El Derby londinense fue un espectáculo deportivo que se manchó por la actuación deplorable de unos fanáticos y sus cantos racistas.
INGLATERRA, Londres.- En un emocionante encuentro, que se manchó de nuevo por un grupo de inadaptados que gritaron cantos racistas en contra de Rudiger, el Chelsea llegó a la casa del Tottenham y los bajaron de la nube en la que se encontraban tras la llegada de Mourinho al banquillo londinense. Fue un 0-2 imponente que afianzó a los de Lampard en el cuarto lugar de la Premier League.
El encuentro había comenzado con cierto balance entre ambos conjuntos, pero Willian marcó la diferencia en el minuto 12 del primer tiempo. Tras un tiro de esquina, ejecutado en corto, el brasileño tomó la pelota cerca de la línea final, se abrió un poco hacia el borde del área grande y cuando tuvo un mejor ángulo disparó con todo hacia el arco de los Spurs. La pelota se coló entre toda la defensa y se incrustó en las redes del local.
Cuando el primer tiempo finalizaba, se dió una jugada en el área del Tottenham: le lanzaron un balón a Marcos Alonso, quien la fue a disputar con el portero Gazzaniga y este, al fallar el balón, fue con las piernas arriba golpeando al lateral del Chelsea. En principio el juez central no sancionó ninguna infracción, pero después de la asistencia del videoarbitraje determinó que fue claro penal. El mismo autor del primer tanto, el brasileño Willian, cobró y cambió por gol para dejar cifras definitivas.
“Hoy estuvimos mal, no empezamos bien. Chelsea comenzó mejor que nosotros. Me decepciona. No estábamos concentrados. ¿El penalti?, es penalti. Buena decisión del VAR”, sostuvo el entrenador portugués de los Spurs José Mourinho, quien por primera vez en su carrera perdió un encuentro de local frente a uno de sus exequipos. ‘The Special One’ se quejó de, lo que él considera, una actuación exagerada en la reacción de Rudiger, después de la evidente patada que le dió Son, por la que el surcoreano se ganó la expulsión.
“Espero que Rüdiger se recupere de las costillas rotas porque seguramente se las habrá roto.
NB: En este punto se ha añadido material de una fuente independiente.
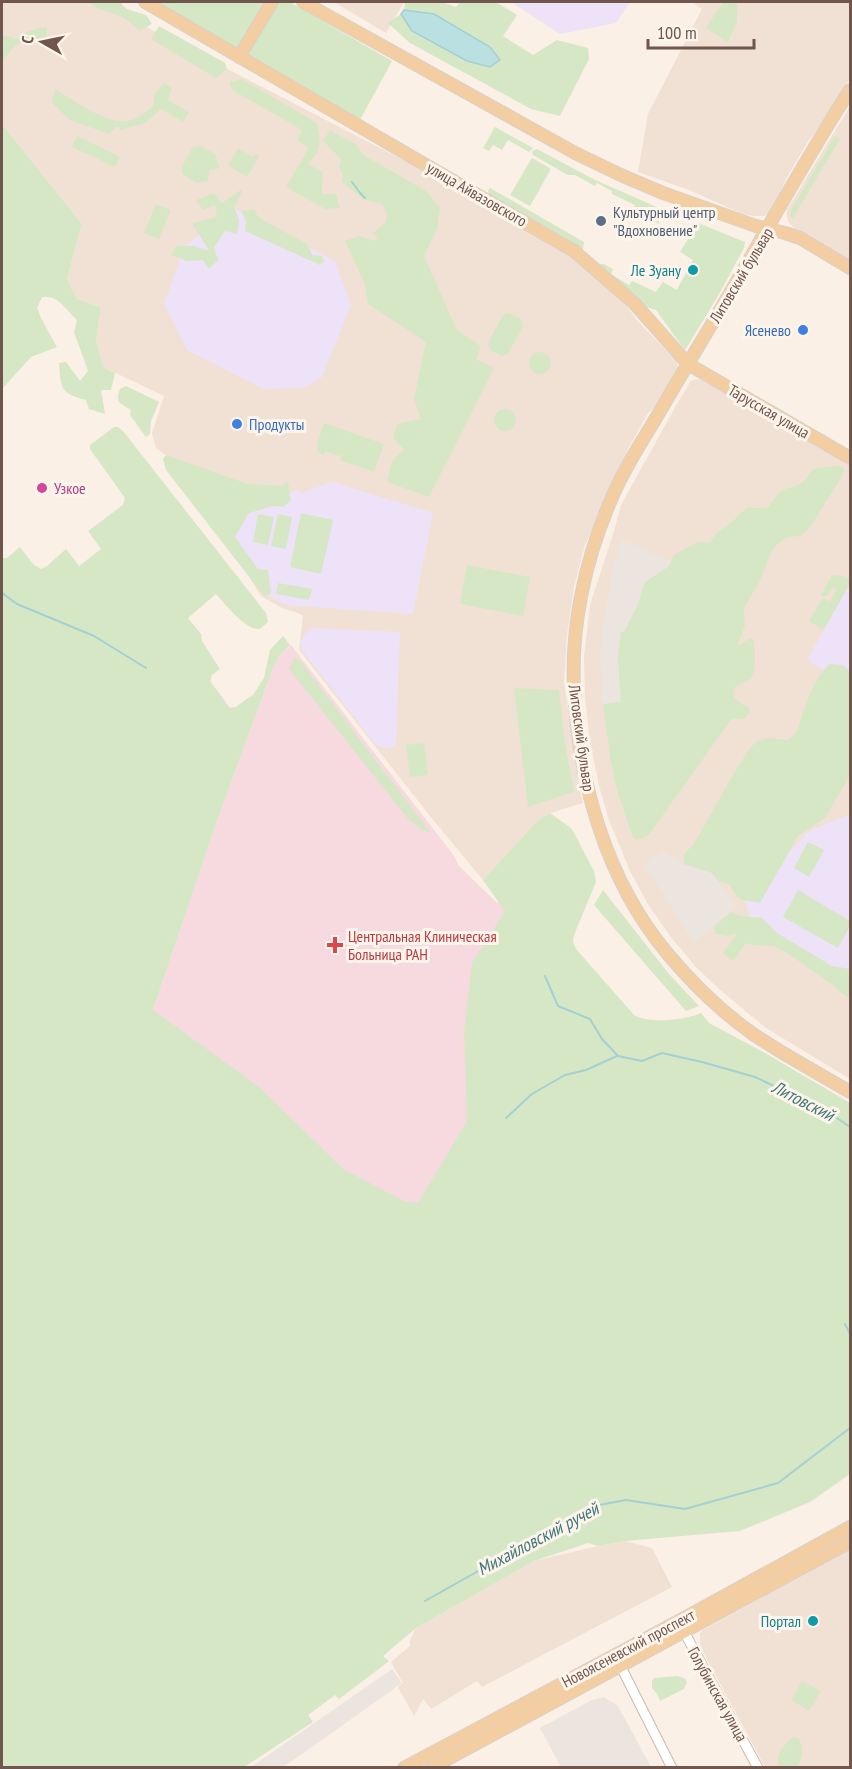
<svg xmlns="http://www.w3.org/2000/svg" width="852" height="1769" font-family="'PT Sans Narrow',sans-serif">
  <style>
    .residential { fill: #f1e1d4 }
    .industrial { fill: #ebe4df }
    .education { fill: #ede2f7 }
    .medical { fill: #f7d9e0 }
    .green { fill: #d6e7c5 }
    .water { fill: #bbe0e2; stroke: #a3d0d3; stroke-width: 1.5 }
    .lines { fill: none; stroke-linecap: round; stroke-linejoin: round }
    .stream { stroke: #a3d0d3; stroke-width: 2 }
    .minor-casing { stroke: #cbb7ad; stroke-width: 11 }
    .major-casing { stroke: #d7d0cd; stroke-width: 14 }
    .minor { stroke: #fff; stroke-width: 9 }
    .major { stroke: #f4cea3; stroke-width: 12 }
    .service-dot { fill: #5c6f8a; stroke: #fdf5eb; stroke-width: 2 }
    .culture-dot { fill: #0f9aa8; stroke: #fdf5eb; stroke-width: 2 }
    .shop-dot { fill: #3f7fe0; stroke: #fdf5eb; stroke-width: 2 }
    .hotel-dot { fill: #d1479c; stroke: #fdf5eb; stroke-width: 2 }
    .health-dot { fill: #e0444e; stroke: #fdf5eb; stroke-width: 2 }
    .labels { text-anchor: middle; stroke-width: 6; stroke-linejoin: round; paint-order: stroke }
    .street-label { font-size: 16px; fill: #71564d; stroke: #fdf5eb }
    .service-label { font-size: 16px; fill: #4e5e75; stroke: #fdf5eb; text-anchor: start }
    .culture-label { font-size: 16px; fill: #0d838f; stroke: #fdf5eb; text-anchor: end }
    .shop-label { font-size: 16px; fill: #366cbe; stroke: #fdf5eb; text-anchor: end }
    .hotel-label { font-size: 16px; fill: #b23c85; stroke: #fdf5eb; text-anchor: start }
    .health-label { font-size: 16px; fill: #be3a42; stroke: #fdf5eb; text-anchor: start }
    .water-label { font-size: 18px; font-style: italic; fill: #45787c; stroke: #fdf5eb }
  </style>
  <rect width="100%" height="100%" fill="#faf0e5"/>
  <!-- residential -->
  <path class="residential" d="M2,2H98L442,180L572,255L620,296L635,318L677,362L678,369L676,373L660,400L647,415L628,449L619,473L585,545L574,587L567,635L564,682L580,790L583,803L550,813L538,820L483,880L434,821L299,650L303,615L282,608L261,596L221,532L167,456L156,448L152,433L164,396L103,367L96,340L101,307L77,299L67,279L82,224L2,124Z
    M334,2H404L386,33Z
    M692,2H850V78L824,121L809,140L787,177L771,213L764,216H753L743,214L689,190L638,172L648,114L702,9Z
    M850,106V262L796,230L788,222L787,216V210Z
    M696,379L702,380L850,466V1079L766,1028L719,989L695,966L670,936L649,906L630,871L609,820L599,786L590,742L585,697L584,657L590,605L614,531L621,505L678,402L691,381Z
    M625,1541L652,1548L672,1587L482,1687L477,1681L431,1709L423,1699L414,1716L398,1687L403,1683L391,1662L410,1646V1640L416,1628L534,1561L598,1546Z
    M850,1549V1767H765L700,1646V1633L703,1630Z"/>
  <!-- industrial -->
  <path class="industrial" d="M622,540L671,561L668,567L645,582L638,604L624,632H622L618,657L622,702L603,704L600,654L604,618L613,568Z
    M664,850L669,855L684,864L712,873L736,907L694,943L645,865Z
    M392,1669L402,1683L312,1747L283,1767H251Z
    M604,1697L618,1706L651,1767H561L540,1728L590,1701Z"/>
  <!-- education -->
  <path class="education" d="M511,2H630L616,23L560,34Z
    M233,208L335,261L351,305L322,377L304,388L264,389L187,350L164,304L185,246Z
    M332,482L433,513L413,614L286,605L266,594L225,534L233,518L297,490L301,493Z
    M850,584V686L810,662L808,658Z
    M311,628L400,632L396,744L391,748L385,749L375,744L301,649V642L304,635Z
    M850,814V978L764,928L750,916L743,897L761,860L793,849L809,831Z"/>
  <!-- medical -->
  <path class="medical" d="M291,645L455,857L458,865L497,903L571,828L582,848L472,1122L424,1207L372,1195L153,1010L217,821L273,668L279,656Z"/>
  <!-- green -->
  <path class="green" d="M88,2H122V5L127,9L146,15L152,24L140,31L123,17L97,8Z
    M151,2H268L239,49L232,48Z
    M277,2H290L392,61L360,120L250,58L248,50Z
    M405,2H442L456,7L460,2H496L517,15L503,36L533,55L557,40L588,48L589,59L560,116L531,109L410,43L388,23L401,14L412,31L467,61L434,14L404,10Z
    M723,2H737V22L728,42L706,28Z
    M159,26L225,63L227,69L216,78L151,39Z
    M47,27V39C22,40 15,41 2,63V35L18,39C26,30 35,29 47,27Z
    M242,79L317,123C321,142 322,150 308,164L323,172L322,194H336L340,208L325,209L286,187L309,148L297,140L302,130L232,90L230,82Z
    M164,83L172,88L168,100L189,112L183,122L161,109L145,123L121,130L117,126L109,134L70,120L52,103L55,89C74,100 106,125 128,121C137,119 146,111 153,107L155,93Z
    M2,124L82,224L67,279L77,299L101,307L96,340L103,367L115,373L111,390H101L105,414L89,409L86,400C60,393 61,389 59,363L66,362L80,381L88,371L74,332L77,320C66,310 58,294 42,297L37,308L42,320L57,347L31,357L2,389Z
    M495,127L533,148L529,152L508,140L502,150L493,145L489,151L483,148Z
    M330,130L357,145L362,154L426,191L440,208L437,229L424,256L457,330L481,346L476,359L494,368L429,497L387,482L392,461L404,449L393,438L397,424L421,419L414,399L426,342L368,304L365,285L345,241L358,236L375,241L378,237L373,233L385,223L387,214L382,204L363,199L342,182L343,173L339,168L341,159L323,141Z
    M77,136L120,157L115,167L72,147Z
    M835,136L840,139L793,218L790,216L791,210Z
    M201,146L215,154L220,168L209,171L208,181L197,183L182,174V166L193,147Z
    M238,148L253,157L256,154L259,156L247,177L228,165Z
    M537,149L593,179L659,208V224L633,210L635,205L612,194V191L597,183L595,186L575,175H568L533,155L532,151Z
    M532,158L551,169L530,206L510,195Z
    M490,188L584,242L583,250L564,237L489,194L488,191Z
    M242,189V193L234,207L239,220L237,234L225,231L214,247L218,260L209,269L203,260L187,261L171,255L176,246H193L209,251L192,223L217,217L215,205L203,210L196,200L214,193L222,203Z
    M156,204L171,210L159,239L144,233Z
    M254,209L258,217L307,244L312,255L322,256L324,262L320,265L245,231L246,221L242,211Z
    M698,223L745,242L744,248L718,296L685,350L656,310C635,305 613,280 596,265L599,264H604L613,269L611,274L629,285L632,281L656,292L663,282L677,290L693,260L680,252Z
    M509,313L521,319L523,326L508,354L501,356L490,350L488,343L503,315Z
    M529 363a11 11 0 1 1 22 0a11 11 0 1 1-22 0Z
    M126,386L159,402L151,421L150,434L146,437L130,415L131,410C120,403 115,403 120,389Z
    M494 420a11 11 0 1 1 22 0a11 11 0 1 1-22 0Z
    M324,423L384,444L374,472L340,460L342,454L338,456L325,451L324,455L318,452L317,444Z
    M114,427H118L123,431L266,613L268,622L260,629C246,631 225,604 216,594L188,618L201,634L202,641L220,669L212,675L210,681L230,708L236,707L245,700L253,695L264,678L270,650L283,636L290,645L279,656L273,668L217,821L153,1010L259,1087L343,1169L404,1201L418,1203L467,1121L464,1033L472,963L505,911L483,880L538,820L550,813L571,828L594,871L596,882L574,935L573,942L576,949L634,1015C650,1024 685,1020 701,1013L709,1023L765,1053L850,1103V1474L810,1502L740,1531L625,1541L598,1546L588,1543L534,1561L416,1628L383,1656L389,1661L339,1699L335,1695L308,1715L313,1722L244,1767H2V558H7L20,547L34,565L41,569L47,566L66,549L79,566L101,549L88,531L123,505L125,498L90,449V445Z
    M166,455L248,484L282,486L288,481L291,501L283,507L273,506L249,513L235,537L258,569L268,570L271,594L264,596L166,470L163,459Z
    M834,466L843,467L844,470L841,478L809,529L800,536L788,537L776,545L769,557L761,579L744,608L745,625L738,644L740,645L749,638L753,639C756,648 756,671 751,679L735,687C729,699 741,703 749,708V713L744,719H732L730,721L648,836L637,840L633,838L617,790L611,763L603,704L621,702L618,657L621,631L624,632L638,604L645,582L668,567L674,555L697,542L710,543C714,533 720,531 728,525C735,520 740,513 747,508H767C773,503 775,494 783,490C791,486 796,488 805,480C808,477 810,471 814,469C820,467 827,468 834,466Z
    M301,513L333,520L321,574L290,567Z
    M258,514L274,517L268,545L253,542Z
    M278,514L292,517L286,549L271,546Z
    M467,565L530,577L523,616L460,604Z
    M832,575L843,576L850,580V584L823,630L809,621L823,598L830,602L836,590L834,588C829,590 829,596 823,597L821,595Z
    M278,583L312,589L309,600L276,594Z
    M295,657L301,662L431,833L422,830L409,820L289,669Z
    M830,664L843,665L850,672V775L825,818L798,836L760,903C742,899 739,903 730,885L717,880L712,873L684,864V854L694,844L727,785L749,749L756,742L763,739L770,738L788,740C799,733 798,726 802,715C808,699 816,675 830,664Z
    M514,688L559,690L565,743L574,792L528,807Z
    M424,743L428,775L410,777L406,745Z
    M808,842L824,850L809,877L794,868Z
    M603,890L669,974L699,1006L686,1011L594,905Z
    M798,890L850,921V926L838,948L783,917Z
    M731,912L741,916L762,918L777,933L832,966L850,969V996L848,997C842,995 839,990 834,986C815,973 798,959 778,948C769,943 757,948 746,943L733,961L723,953L737,934L727,936L716,934L713,927Z
    M677,1676L684,1678L687,1682L684,1689L660,1701L657,1694L652,1688V1681L654,1678Z
    M802,1681L821,1691L809,1711L791,1700Z
    M793,1737L798,1738C805,1746 802,1758 797,1767H779C775,1754 783,1746 793,1737Z"/>
  <!-- water -->
  <path class="water" d="M404,10L434,14L490,47L500,60L490,67L467,61L412,31L401,14Z"/>
  <g class="lines">
    <!-- stream -->
    <path class="stream" d="M352,182L360,193L365,198
      M2,593L17,604L94,636L146,668
      M545,976L558,1006L590,1019L602,1039L618,1056L642,1061L662,1053L702,1062L755,1077L827,1111L850,1127
      M506,1118L532,1094L565,1075L586,1070L617,1056
      M845,1324L850,1334
      M425,1601L594,1506L626,1500L685,1509L778,1483L850,1428"/>
    <defs>
      <path id="minor" d="M681,1626L758,1768
        M620,1665L672,1768"/>
      <path id="major" d="M145,2L574,251L634,303L688,364L850,458
        M303,2L577,154L623,176L663,193L756,226L785,233L800,238L850,268
        M239,57L272,2
        M850,90C806,158 767,230 726,300C703,339 679,378 656,418C639,446 620,476 608,507C585,562 571,627 574,687C578,781 606,880 667,953C691,982 722,1012 753,1034C784,1055 818,1073 850,1092
        M404,1768L679,1621L850,1527
        M431,1768L850,1542"/>
    </defs>
    <!-- minor casing -->
    <use href="#minor" class="minor-casing"/>
    <!-- major casing -->
    <use href="#major" class="major-casing"/>
    <!-- minor -->
    <use href="#minor" class="minor"/>
    <!-- major -->
    <use href="#major" class="major"/>
  </g>
  <!-- markers -->
  <circle class="service-dot" cx="601" cy="221" r="6"/>
  <g class="culture-dot">
    <circle cx="693" cy="270" r="6"/>
    <circle cx="813" cy="1621" r="6"/>
  </g>
  <g class="shop-dot">
    <circle cx="803" cy="330" r="6"/>
    <circle cx="237" cy="424" r="6"/>
  </g>
  <circle class="hotel-dot" cx="42" cy="488" r="6"/>
  <path class="health-dot" d="M332 936h6v6h6v6h-6v6h-6v-6h-6v-6h6z"/>
  <g class="labels">
    <!-- street labels -->
    <g class="street-label">
      <text transform="translate(477 194) rotate(30)" y="6">улица Айвазовского</text>
      <text transform="translate(741 275) rotate(-59)" y="6">Литовский бульвар</text>
      <text transform="translate(769 411) rotate(30)" y="6">Тарусская улица</text>
      <text transform="translate(582 738) rotate(82)" y="6">Литовский бульвар</text>
      <text transform="translate(628 1648) rotate(-28)" y="6">Новоясеневский проспект</text>
      <text transform="translate(718 1694) rotate(61)" y="6">Голубинская улица</text>
    </g>
    <!-- service labels -->
    <g class="service-label">
      <text x="613" y="218">Культурный центр<tspan x="613" dy="18">"Вдохновение"</tspan></text>
    </g>
    <!-- culture labels -->
    <g class="culture-label">
      <text x="681" y="276">Ле Зуану</text>
      <text x="801" y="1627">Портал</text>
    </g>
    <!-- shop labels -->
    <g class="shop-label">
      <text x="791" y="336">Ясенево</text>
      <text x="249" y="430" text-anchor="start">Продукты</text>
    </g>
    <!-- hotel labels -->
    <g class="hotel-label">
      <text x="54" y="494">Узкое</text>
    </g>
    <!-- health labels -->
    <g class="health-label">
      <text x="348" y="942">Центральная Клиническая<tspan x="348" dy="18">Больница РАН</tspan></text>
    </g>
    <!-- water labels -->
    <g class="water-label">
      <text transform="translate(803 1101) rotate(27)" y="6">Литовский</text>
      <text transform="translate(538 1539) rotate(-28)" y="6">Михайловский ручей</text>
    </g>
  </g>
  <!-- border -->
  <rect width="852" height="1769" fill="none" stroke="#71564d" stroke-width="6"/>
  <!-- north arrow -->
  <g transform="translate(42 42) rotate(279)" stroke="#fdf5eb" stroke-width="4.5" paint-order="stroke">
  <path d="M0-4.5L10 22L0 15L-10 22Z" fill="#71564d"/>
  <text y="-9" font-size="16" font-weight="bold" text-anchor="middle" fill="#71564d">С</text>
  </g>
  <!-- scale -->
  <path d="M648 39v9h106v-9" fill="none" stroke="#71564d" stroke-width="3"/>
  <text x="657" y="39" font-size="18" fill="#71564d" stroke="#fdf5eb" stroke-width="4.5" paint-order="stroke">100 m</text>
</svg>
Para mí, el fútbol es fútbol, la Premier League será fútbol inglés y para mí esa tarjeta roja es extraña”, dijo ‘Mou’ según reseñó el diario AS. La única nota negativa de lo que fue un gran espectáculo deportivo, la pusieron un grupo de fanáticos del Tottenham, quienes ‘vomitaron’ cantos racistas en contra del jugador del Chelsea Rudiger, el encuentro se paró tres veces por las repudiables expresiones y el árbitro fue criticado por no suspender el encuentro.
“Cualquier tipo de racismo es inaceptable, y no será tolerado en nuestro estadio. Tomamos estas cuestiones de forma extremadamente seria”, escribió el Tottenham en sus redes sociales, agregando que acudirán a todas sus herramientas para identificar a los responsables de estas acciones y proponerles una severa sanción.